«Ser es defenderse», Ramiro de Maeztu
La medida fue aprobada durante una sesión nocturna en la Asamblea Nacional

El Parlamento francés aprueba la propuesta de Agrupación Nacional para bloquear la entrada de alimentos producidos con pesticidas extranjeros prohibidos

Foto de archivo de un tractor trabajando en una explotación agrícola. Europa Press.

Los diputados franceses han votado a favor de prohibir la entrada, importación y comercialización de alimentos, productos agrícolas y piensos elaborados con pesticidas prohibidos en Francia por motivos sanitarios o medioambientales.

La medida fue aprobada durante una sesión nocturna en la Asamblea Nacional gracias al apoyo de diputados de Reagrupación Nacional (RN), La Francia (LFI) y Los Ecologistas, que impulsaron una versión más dura de un proyecto de ley agrícola respaldado por el Gobierno.

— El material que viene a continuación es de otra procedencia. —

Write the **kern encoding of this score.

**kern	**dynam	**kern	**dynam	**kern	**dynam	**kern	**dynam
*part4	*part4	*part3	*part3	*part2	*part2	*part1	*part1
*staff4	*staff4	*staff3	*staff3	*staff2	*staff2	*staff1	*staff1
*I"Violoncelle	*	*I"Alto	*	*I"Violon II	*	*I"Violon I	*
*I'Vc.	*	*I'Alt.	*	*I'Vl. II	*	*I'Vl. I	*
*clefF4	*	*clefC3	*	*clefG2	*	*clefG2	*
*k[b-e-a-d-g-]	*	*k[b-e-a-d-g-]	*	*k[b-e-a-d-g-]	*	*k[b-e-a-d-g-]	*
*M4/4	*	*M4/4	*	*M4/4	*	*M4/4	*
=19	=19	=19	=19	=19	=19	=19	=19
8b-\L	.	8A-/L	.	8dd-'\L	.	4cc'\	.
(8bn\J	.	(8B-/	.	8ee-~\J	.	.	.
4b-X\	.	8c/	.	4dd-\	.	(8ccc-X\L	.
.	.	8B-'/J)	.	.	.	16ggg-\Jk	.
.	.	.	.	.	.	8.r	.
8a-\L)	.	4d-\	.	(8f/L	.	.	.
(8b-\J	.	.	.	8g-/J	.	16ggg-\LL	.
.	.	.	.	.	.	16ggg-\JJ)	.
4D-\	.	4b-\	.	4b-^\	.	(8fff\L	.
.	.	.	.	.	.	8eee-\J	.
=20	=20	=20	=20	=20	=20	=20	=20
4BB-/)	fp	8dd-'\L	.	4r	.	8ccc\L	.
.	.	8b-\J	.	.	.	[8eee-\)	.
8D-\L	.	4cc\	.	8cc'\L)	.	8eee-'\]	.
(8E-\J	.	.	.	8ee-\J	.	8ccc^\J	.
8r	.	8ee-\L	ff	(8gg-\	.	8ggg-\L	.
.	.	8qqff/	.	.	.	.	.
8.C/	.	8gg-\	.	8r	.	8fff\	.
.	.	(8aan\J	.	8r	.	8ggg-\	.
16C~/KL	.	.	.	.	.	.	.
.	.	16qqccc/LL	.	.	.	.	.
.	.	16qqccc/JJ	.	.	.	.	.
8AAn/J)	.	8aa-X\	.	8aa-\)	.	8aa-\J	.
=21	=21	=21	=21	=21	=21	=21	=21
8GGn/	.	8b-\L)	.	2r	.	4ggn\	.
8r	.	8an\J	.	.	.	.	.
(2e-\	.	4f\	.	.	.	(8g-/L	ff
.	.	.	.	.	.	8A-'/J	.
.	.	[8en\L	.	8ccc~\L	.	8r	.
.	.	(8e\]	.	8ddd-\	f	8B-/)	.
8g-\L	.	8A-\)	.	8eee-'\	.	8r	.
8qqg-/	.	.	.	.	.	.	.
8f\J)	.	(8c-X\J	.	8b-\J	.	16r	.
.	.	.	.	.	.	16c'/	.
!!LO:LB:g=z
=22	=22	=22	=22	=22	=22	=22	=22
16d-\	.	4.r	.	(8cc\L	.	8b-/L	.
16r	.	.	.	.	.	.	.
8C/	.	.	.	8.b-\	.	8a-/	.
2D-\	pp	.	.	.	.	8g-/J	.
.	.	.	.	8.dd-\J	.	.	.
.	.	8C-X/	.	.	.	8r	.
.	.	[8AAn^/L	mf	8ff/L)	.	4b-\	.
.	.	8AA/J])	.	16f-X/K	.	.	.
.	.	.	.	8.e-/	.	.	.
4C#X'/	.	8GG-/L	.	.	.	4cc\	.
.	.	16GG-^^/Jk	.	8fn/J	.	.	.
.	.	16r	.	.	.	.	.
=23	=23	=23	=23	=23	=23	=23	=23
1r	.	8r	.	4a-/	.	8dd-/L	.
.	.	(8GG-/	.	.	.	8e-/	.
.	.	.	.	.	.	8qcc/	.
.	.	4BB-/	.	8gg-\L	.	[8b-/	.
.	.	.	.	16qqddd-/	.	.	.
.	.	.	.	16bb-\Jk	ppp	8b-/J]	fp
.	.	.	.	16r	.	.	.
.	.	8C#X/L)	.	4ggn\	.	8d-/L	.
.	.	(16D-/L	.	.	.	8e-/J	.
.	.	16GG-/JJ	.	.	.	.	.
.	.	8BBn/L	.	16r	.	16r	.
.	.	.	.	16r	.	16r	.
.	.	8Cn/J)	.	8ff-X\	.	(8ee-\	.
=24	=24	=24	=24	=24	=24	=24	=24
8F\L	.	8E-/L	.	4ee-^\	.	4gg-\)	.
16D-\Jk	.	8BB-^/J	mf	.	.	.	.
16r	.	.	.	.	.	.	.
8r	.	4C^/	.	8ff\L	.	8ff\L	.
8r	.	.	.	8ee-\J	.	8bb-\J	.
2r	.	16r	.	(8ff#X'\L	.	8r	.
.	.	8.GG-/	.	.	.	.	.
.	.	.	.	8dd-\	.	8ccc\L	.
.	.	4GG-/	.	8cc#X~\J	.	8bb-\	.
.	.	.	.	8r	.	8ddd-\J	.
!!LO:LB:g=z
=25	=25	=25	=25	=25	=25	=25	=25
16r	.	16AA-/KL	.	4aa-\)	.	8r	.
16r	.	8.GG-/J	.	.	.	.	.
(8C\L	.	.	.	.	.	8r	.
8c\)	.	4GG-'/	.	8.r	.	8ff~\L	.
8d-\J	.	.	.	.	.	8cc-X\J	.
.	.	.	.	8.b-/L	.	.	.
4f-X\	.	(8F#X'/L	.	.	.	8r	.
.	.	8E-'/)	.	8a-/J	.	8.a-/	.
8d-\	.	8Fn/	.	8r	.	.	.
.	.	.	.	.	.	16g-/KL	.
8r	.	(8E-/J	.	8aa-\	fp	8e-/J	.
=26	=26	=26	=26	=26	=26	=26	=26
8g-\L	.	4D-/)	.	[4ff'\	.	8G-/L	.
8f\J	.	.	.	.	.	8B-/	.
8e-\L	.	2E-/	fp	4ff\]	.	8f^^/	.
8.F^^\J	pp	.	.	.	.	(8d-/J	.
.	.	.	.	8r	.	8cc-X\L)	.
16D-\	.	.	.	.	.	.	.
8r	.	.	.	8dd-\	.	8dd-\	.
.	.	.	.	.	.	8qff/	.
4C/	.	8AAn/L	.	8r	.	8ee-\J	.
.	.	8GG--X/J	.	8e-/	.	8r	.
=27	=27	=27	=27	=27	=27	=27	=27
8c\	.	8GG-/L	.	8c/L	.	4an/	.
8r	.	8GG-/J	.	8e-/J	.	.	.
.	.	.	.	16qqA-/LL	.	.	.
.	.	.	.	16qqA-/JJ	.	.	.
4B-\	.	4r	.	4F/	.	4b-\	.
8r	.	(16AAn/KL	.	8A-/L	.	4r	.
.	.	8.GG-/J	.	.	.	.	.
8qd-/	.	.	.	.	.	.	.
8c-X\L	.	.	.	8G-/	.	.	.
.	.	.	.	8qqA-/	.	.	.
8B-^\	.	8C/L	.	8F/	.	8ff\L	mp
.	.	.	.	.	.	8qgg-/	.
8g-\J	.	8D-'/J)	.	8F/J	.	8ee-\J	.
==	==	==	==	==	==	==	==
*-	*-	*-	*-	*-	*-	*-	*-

La enmienda modifica uno de los artículos centrales de la futura ley de emergencia agrícola y establece la prohibición de introducir, importar o vender productos alimentarios obtenidos mediante sustancias vetadas en territorio francés.

El texto original del Gobierno era más limitado. Pretendía otorgar al ministro de Agricultura la capacidad de bloquear importaciones que contuvieran residuos de pesticidas prohibidos a nivel de la Unión Europea, en respuesta a las denuncias del campo francés por la competencia desleal de productos procedentes de terceros países.

Sin embargo, los promotores de la enmienda consideraron que esa redacción se quedaba corta. Su objetivo es impedir que los agricultores franceses tengan que competir con alimentos producidos mediante sustancias que ellos mismos no pueden utilizar.

La medida conecta con una de las principales reivindicaciones del sector agrario europeo: la reciprocidad real. Los productores denuncian que Bruselas y los gobiernos nacionales imponen restricciones cada vez más duras al campo europeo, mientras permiten la entrada de productos elaborados en países con normativas sanitarias, laborales y ambientales mucho más laxas.

La ministra francesa de Agricultura, Annie Genevard, se opuso a la modificación y advirtió de que podría entrar en conflicto con las normas del mercado único europeo. Según la ministra, la enmienda puede generar «falsas esperanzas» entre los consumidores y difícilmente resistiría un examen jurídico en el marco comunitario.

Pese a sus objeciones, el bloque formado por RN, LFI y ecologistas logró imponerse al campo gubernamental. El Partido Socialista también rechazó la medida, al considerar que sería ineficaz e incompatible con el derecho europeo.

El voto francés se produce en plena polémica por los acuerdos comerciales de la Unión Europea con terceros países, especialmente Mercosur, criticados por agricultores y ganaderos por abrir el mercado comunitario a productos que no cumplen los mismos estándares exigidos dentro de Europa.